What is being asked - Output the line containing "none -> picture frame [559,341,676,464]" exactly. Do the same for every line after it through the end of the material, and output nothing else.

+ + + +

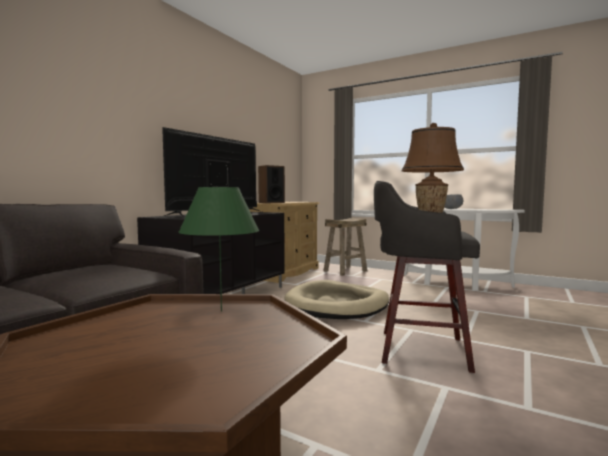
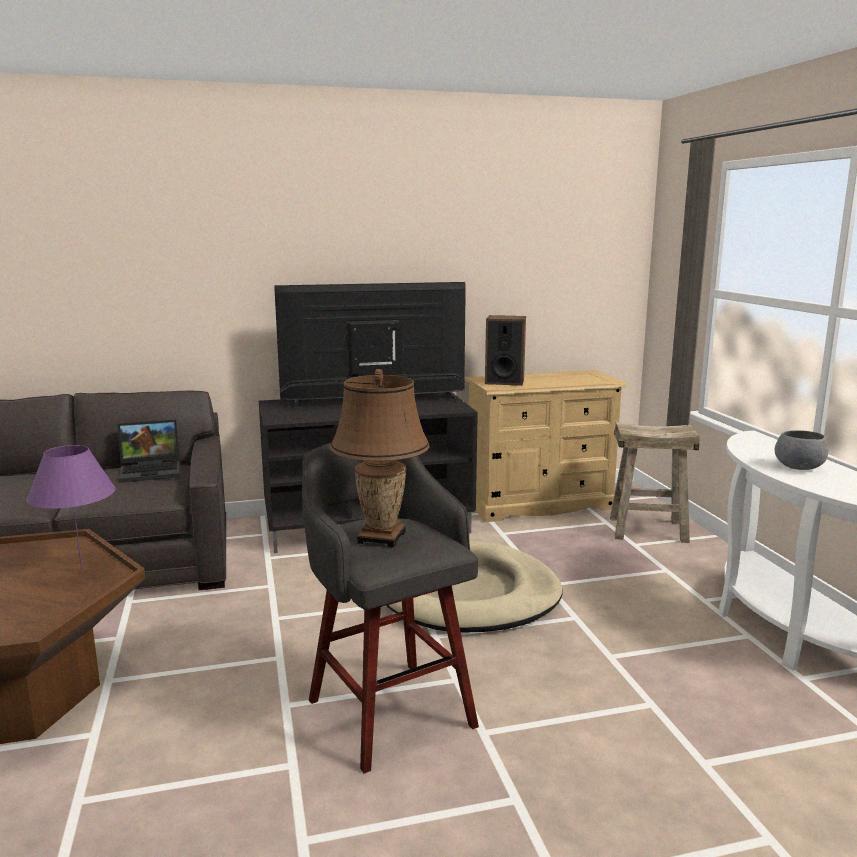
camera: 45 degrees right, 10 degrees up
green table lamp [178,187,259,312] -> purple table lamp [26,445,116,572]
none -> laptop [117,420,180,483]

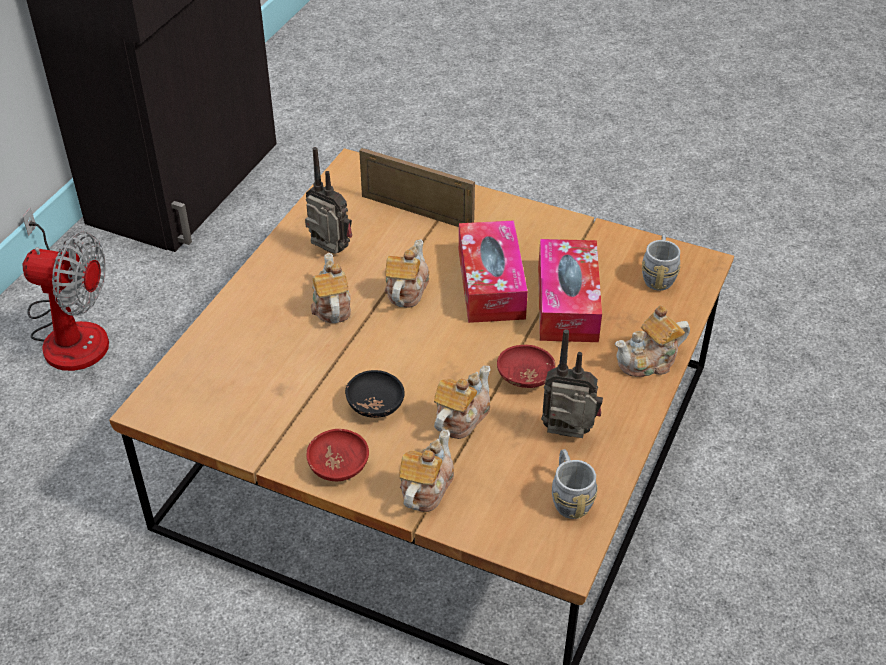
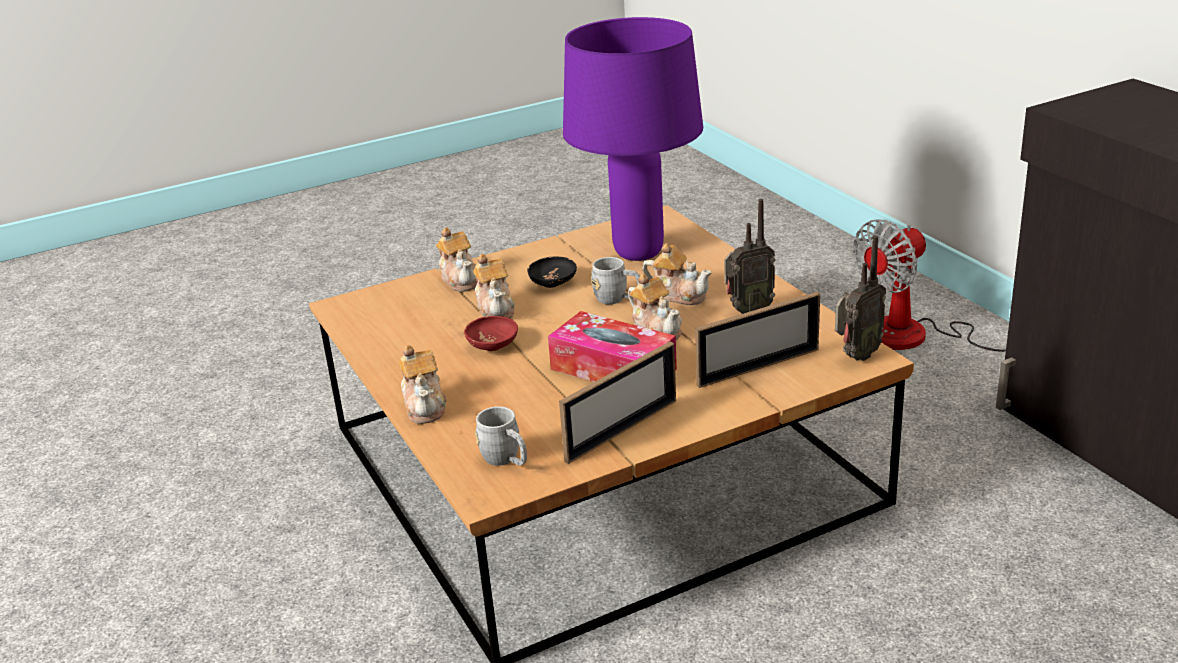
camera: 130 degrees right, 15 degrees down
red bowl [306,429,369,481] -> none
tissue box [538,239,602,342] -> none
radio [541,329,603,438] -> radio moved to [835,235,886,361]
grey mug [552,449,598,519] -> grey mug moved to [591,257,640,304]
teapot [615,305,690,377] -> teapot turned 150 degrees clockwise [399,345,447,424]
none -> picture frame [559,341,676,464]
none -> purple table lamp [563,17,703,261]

+ + + +

Task solution -
none -> picture frame [559,341,676,464]
none -> purple table lamp [563,17,703,261]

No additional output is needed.